Former COVID ICU Nurse Speaks up on Provider Mental Health Needs

May 25, 2022

By Julie Ciaramella, AANA PR and Communications


When the COVID-19 pandemic began, Scotti Petersen, BS, BSN, RN, was placed in a situation she’d never imagined in her seven years as an ICU nurse: watching patients die and not being able to do anything to stop it.

“I spent 2,500 hours in the COVID ICU,” she said. “I only saw one of my patients make it home.”

As a nurse trained in trauma critical care, Petersen was skilled in extracorporeal membrane oxygenation (ECMO), which is a type of life support. ECMO machines add oxygen to the blood and pump it back into the patient’s body.

“It’s not a cure — it just buys you time for a cure or time to heal on your own,” she said.

Petersen, along with a small group of nurses, was assigned to sit by a patient’s bedside for 12 to 16 hours a day, unable to leave.

“Because of the way ECMOs run, if the circuit trips for any reason, your patient dies before you can get back in the room. We were told by the hospital administration that we could leave the room to use the restroom or eat. But if the patient died when we were out of the room, then that was going to be on us,” she said.

The experience of sitting with a patient on ECMO was heartbreaking and difficult, she said.

“With ECMO, a lot of the time patients are awake and they can interact with you. Their families are on Zoom, so you get really close to them and their families, and you know their stories,” she said, adding that she helped many patients text their loved ones goodbye.

“You’re sitting there and watching somebody suffocate for about 40 days. As I was in those rooms, it literally feels like you start to suffocate with your patients and you’re watching them slowly wither away in front of you.”

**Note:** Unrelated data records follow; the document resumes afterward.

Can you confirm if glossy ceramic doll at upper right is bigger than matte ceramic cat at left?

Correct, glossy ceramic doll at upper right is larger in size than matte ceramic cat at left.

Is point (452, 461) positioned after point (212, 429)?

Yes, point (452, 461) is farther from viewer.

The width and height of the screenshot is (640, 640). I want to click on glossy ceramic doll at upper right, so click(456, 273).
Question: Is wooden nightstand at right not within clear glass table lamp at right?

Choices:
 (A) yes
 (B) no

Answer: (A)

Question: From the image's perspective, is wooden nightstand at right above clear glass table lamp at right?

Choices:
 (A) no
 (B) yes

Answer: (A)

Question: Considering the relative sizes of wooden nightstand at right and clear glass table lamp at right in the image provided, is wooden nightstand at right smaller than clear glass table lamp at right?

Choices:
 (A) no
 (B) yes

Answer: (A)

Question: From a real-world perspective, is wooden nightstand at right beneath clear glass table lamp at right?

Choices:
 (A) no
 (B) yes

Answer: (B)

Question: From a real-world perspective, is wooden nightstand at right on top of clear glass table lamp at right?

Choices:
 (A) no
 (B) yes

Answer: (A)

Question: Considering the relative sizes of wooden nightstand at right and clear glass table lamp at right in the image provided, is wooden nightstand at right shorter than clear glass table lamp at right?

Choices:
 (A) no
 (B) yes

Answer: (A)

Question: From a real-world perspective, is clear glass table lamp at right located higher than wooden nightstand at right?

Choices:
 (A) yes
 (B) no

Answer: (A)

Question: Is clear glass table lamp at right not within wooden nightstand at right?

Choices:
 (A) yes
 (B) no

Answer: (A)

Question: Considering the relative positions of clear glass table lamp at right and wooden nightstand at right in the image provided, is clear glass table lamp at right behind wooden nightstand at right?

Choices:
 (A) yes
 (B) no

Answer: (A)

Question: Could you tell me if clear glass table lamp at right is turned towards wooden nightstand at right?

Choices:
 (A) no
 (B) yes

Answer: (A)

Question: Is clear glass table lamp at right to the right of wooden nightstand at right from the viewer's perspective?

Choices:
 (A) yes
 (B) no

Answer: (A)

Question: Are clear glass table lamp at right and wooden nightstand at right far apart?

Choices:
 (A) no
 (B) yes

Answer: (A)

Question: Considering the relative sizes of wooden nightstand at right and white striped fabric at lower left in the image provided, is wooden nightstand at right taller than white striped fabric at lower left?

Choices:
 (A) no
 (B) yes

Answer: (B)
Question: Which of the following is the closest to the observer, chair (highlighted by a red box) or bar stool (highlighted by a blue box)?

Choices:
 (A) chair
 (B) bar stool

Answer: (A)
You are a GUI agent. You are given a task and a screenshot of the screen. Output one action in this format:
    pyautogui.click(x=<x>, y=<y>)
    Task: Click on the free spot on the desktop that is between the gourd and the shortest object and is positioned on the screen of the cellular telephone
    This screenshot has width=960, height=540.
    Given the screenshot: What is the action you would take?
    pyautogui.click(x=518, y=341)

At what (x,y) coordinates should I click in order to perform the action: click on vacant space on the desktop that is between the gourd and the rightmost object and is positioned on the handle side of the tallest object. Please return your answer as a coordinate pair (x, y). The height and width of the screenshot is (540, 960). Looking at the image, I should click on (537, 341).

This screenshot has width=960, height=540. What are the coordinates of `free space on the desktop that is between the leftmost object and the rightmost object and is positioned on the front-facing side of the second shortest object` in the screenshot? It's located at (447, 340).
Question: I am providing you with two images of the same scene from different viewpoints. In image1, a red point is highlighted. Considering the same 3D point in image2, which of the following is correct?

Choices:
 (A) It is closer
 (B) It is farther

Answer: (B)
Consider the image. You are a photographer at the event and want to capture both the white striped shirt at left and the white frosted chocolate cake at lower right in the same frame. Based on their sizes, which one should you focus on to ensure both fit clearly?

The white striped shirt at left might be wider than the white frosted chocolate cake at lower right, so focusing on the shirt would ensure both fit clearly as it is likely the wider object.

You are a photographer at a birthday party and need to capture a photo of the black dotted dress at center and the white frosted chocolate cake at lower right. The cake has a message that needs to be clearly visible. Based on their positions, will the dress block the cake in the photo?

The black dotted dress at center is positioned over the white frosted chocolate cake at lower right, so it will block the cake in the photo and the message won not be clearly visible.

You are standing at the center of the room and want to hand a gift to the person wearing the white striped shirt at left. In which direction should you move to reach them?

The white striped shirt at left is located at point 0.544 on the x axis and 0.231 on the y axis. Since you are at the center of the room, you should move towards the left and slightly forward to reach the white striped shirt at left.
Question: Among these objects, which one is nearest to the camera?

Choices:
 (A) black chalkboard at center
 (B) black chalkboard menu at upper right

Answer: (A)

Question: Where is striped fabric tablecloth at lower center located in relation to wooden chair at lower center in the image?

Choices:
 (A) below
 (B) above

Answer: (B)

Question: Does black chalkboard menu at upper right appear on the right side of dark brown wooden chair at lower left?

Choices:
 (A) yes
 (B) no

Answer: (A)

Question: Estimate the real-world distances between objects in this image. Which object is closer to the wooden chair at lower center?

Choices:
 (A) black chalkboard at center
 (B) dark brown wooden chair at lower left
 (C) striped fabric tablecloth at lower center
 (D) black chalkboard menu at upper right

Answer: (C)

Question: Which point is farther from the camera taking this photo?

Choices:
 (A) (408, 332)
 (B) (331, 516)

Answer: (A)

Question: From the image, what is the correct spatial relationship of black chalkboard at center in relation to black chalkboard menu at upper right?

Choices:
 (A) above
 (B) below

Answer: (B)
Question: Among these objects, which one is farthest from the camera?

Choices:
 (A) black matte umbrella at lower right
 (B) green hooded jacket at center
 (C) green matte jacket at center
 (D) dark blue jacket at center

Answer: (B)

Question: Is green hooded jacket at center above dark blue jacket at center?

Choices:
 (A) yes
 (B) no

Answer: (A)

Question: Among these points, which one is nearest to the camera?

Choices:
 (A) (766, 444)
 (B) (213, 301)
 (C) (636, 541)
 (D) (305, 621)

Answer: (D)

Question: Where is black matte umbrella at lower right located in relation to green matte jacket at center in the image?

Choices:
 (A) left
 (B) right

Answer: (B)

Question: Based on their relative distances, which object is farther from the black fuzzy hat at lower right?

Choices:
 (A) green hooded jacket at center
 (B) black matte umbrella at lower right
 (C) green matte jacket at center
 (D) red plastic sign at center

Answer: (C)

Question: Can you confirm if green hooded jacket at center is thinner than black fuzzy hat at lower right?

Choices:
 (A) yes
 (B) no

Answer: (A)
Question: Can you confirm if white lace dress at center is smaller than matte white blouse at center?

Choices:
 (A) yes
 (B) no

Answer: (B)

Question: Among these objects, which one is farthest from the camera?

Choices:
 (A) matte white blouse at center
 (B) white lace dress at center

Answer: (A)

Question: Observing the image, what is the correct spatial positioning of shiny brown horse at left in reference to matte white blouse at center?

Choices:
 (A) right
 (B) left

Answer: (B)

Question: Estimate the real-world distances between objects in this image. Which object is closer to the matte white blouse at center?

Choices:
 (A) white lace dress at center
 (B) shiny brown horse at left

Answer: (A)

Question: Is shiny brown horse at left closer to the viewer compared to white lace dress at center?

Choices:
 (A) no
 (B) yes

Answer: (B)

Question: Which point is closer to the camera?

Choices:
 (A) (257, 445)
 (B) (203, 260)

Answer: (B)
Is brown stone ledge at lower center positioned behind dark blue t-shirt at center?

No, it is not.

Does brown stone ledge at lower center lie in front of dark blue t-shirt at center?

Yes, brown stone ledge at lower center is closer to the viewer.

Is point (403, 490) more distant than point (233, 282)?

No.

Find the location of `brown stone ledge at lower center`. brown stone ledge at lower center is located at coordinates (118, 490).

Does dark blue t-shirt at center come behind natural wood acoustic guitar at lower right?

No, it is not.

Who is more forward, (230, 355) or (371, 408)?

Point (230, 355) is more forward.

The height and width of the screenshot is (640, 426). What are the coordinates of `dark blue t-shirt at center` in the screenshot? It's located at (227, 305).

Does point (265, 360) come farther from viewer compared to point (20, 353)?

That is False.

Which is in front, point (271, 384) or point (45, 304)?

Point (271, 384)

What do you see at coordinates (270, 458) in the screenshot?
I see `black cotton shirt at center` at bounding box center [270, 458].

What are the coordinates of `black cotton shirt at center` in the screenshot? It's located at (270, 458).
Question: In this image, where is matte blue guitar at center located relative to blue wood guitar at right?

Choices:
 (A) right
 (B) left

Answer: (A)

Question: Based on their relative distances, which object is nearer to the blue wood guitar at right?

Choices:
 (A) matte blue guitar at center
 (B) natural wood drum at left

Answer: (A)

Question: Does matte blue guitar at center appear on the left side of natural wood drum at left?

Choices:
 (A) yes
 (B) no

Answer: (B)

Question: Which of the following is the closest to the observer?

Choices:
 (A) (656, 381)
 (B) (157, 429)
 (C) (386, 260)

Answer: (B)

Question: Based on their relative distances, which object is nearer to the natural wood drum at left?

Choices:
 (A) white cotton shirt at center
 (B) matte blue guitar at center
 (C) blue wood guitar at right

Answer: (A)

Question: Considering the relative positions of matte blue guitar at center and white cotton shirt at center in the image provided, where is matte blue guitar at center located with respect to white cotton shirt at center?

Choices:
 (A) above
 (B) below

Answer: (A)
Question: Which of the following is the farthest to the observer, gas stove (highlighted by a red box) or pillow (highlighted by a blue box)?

This took a physical and emotional toll on Petersen. Eventually, she left bedside care and sought therapy. Her therapist diagnosed her with post-traumatic stress disorder (PTSD). She began writing to process her feelings about what she witnessed during those 2,500 hours by the bedsides of dying patients. She also knew she needed a path forward in healthcare and applied to the nurse anesthesiology program at Johns Hopkins University.

Due to her decision to leave the profession and the price of ongoing mental healthcare, she had an unstable living situation and financial constraints. Although she received a formal medical diagnosis of PTSD, her employer covered no part of her leave or the treatment she requires and continues to receive. PTSD was not considered a work-related injury, Petersen said.

Petersen learned of a scholarship where the award was $500—money she desperately needed. She had to make a video teaching a skill or technique not taught in textbooks. “I went rogue and decided the skill that we all need to learn is to admit when we are not okay, and to speak up when we need help.”

While she didn’t win the contest, the scholarship board released the video, and it reached thousands of people. Soon, she was receiving messages on Instagram from people reaching out to her to say they were going through the same thing and were struggling, too.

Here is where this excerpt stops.